Im currently trying to collect some weather data from an API, and to reduce the amount of API calls im trying to batch the calls on 0.5degree longitude and latitude chunks due to its resolution. I had this code
def round_to_grid_center(coordinate,grid_spacing=0.5 ):
offset = grid_spacing / 2
return round(((coordinate - offset) / grid_spacing)) * grid_spacing + offset
but this function rounded values at 0.5 down to 0.25 instead of up to 0.75, so i added this fix. It works for me, but I'm sure there is a better more efficient method to round the coordinates to their closest grid square centre. Please let me know!
def round_to_grid_center(coordinate,grid_spacing=0.5 ):
#temp fix for round down error
if ((coordinate % 0.5)== 0 and (coordinate % 1 )!= 0):
offset = grid_spacing / 2
return round(((coordinate + 0.01 - offset) / grid_spacing)) * grid_spacing + offset
else:
offset = grid_spacing / 2
return round(((coordinate - offset) / grid_spacing)) * grid_spacing + offset
The round()
function uses "round half to even" rounding mode, as mentioned in the Built-in Types doc, section Numeric types (emphasis by me):
Operation Result round(x[, n])
x rounded to n digits, rounding half to even. If n is omitted, it defaults to 0.
"Rounding half to even" means that a floating point number with a decimal part of .5 is rounded towards the closest even integer rather than the closest greater integer. For example, both round(1.5)
and round(2.5)
will produce 2
. In entry 5 (coordinate=38.5
, grid_spacing=0.5
, offset=0.25
), you will consequently get round((38.5-0.25)/0.5))
= round(76.5)
= 76
, and thus a rounded-down result for the part of your calculation before spacing and offset correction.

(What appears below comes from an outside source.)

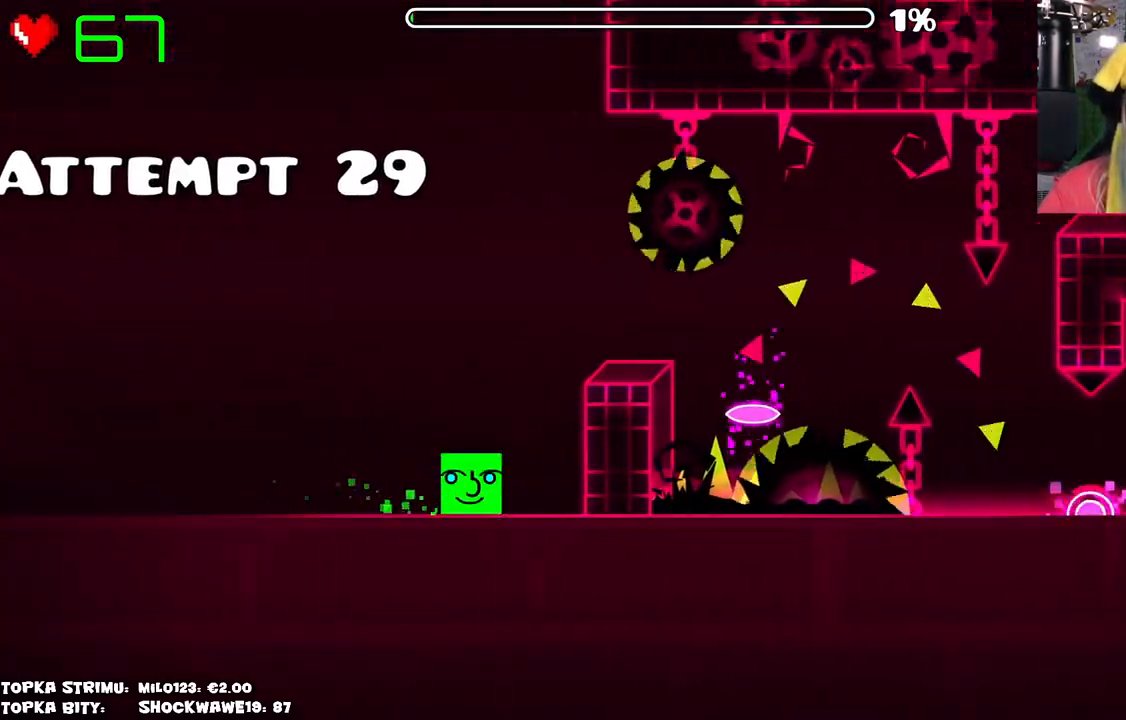
{"keys": [], "mouse": [], "events": [[166, "mouse_left", "down"], [266, "mouse_left", "up"]]}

The Wikipedia article on rounding provides as motivation for this rounding mode:
This function minimizes the expected error when summing over rounded figures, even when the inputs are mostly positive or mostly negative, provided they are neither mostly even nor mostly odd.
If one needs further convincing that this rounding mode makes sense, one might want to have a look at the very detailed answer to this question ("rounding half to even" is called "banker's rounding" there).

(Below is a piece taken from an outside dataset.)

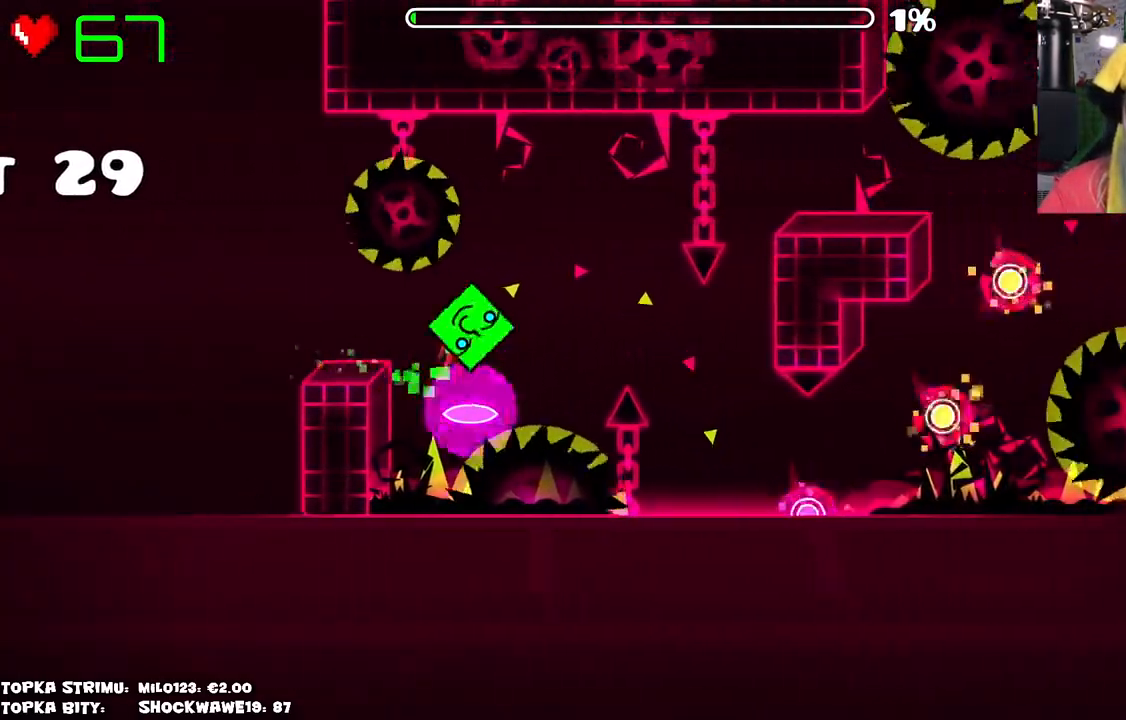
{"keys": [], "mouse": [], "events": []}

In any case, what you want is round half up instead. You can follow the answers to this question for potential solutions, e.g. rather than using round(x)
, you could use int(x + .5)
or float(Decimal(x).to_integral_value(rounding=ROUND_HALF_UP))
.
Altogether, this could look as follows:
from decimal import Decimal, ROUND_HALF_UP
values = [(33.87, 151.21), (33.85, 151.22), ( 38.75, 149.85),
(35.15, 150.85), (38.50, 149.87), (-38.50, 149.95)]
def round_to_grid_center(coordinate, grid_spacing=0.5):
offset = grid_spacing / 2
return round((coordinate - offset) / grid_spacing) * grid_spacing + offset
def round_with_int(coordinate, grid_spacing=0.5):
offset = grid_spacing / 2
return int(.5 + ((coordinate - offset) / grid_spacing)) * grid_spacing + offset
def round_with_decimal(coordinate, grid_spacing=0.5):
offset = grid_spacing / 2
return float(Decimal((coordinate - offset) / grid_spacing).to_integral_value(rounding=ROUND_HALF_UP)) * grid_spacing + offset
for round_current in [round_to_grid_center, round_with_int, round_with_decimal]:
print(f"\n{round_current.__name__}():")
for i, (v1, v2) in enumerate(values):
print(f"{i+1}: {v1}→{round_current(v1)}, {v2}→{round_current(v2)}")
Which prints:
round_to_grid_center():
1: 33.87→33.75, 151.21→151.25
2: 33.85→33.75, 151.22→151.25
3: 38.75→38.75, 149.85→149.75
4: 35.15→35.25, 150.85→150.75
5: 38.5→38.25, 149.87→149.75
6: -38.5→-38.75, 149.95→149.75
round_with_int():
1: 33.87→33.75, 151.21→151.25
2: 33.85→33.75, 151.22→151.25
3: 38.75→38.75, 149.85→149.75
4: 35.15→35.25, 150.85→150.75
5: 38.5→38.75, 149.87→149.75
6: -38.5→-38.25, 149.95→149.75
round_with_decimal():
1: 33.87→33.75, 151.21→151.25
2: 33.85→33.75, 151.22→151.25
3: 38.75→38.75, 149.85→149.75
4: 35.15→35.25, 150.85→150.75
5: 38.5→38.75, 149.87→149.75
6: -38.5→-38.75, 149.95→149.75
Note how the values differ for negative numbers though (which I included as entry 6): with int()
, "up" means "towards positive infinity"; with Decimal
, "up" means "away from zero".
Last but not least – be aware of numerical imprecision in floating point representation and arithmetic: depending on the size of coordinate
and the value of grid_spacing
, round-off error may lead to unexpected results.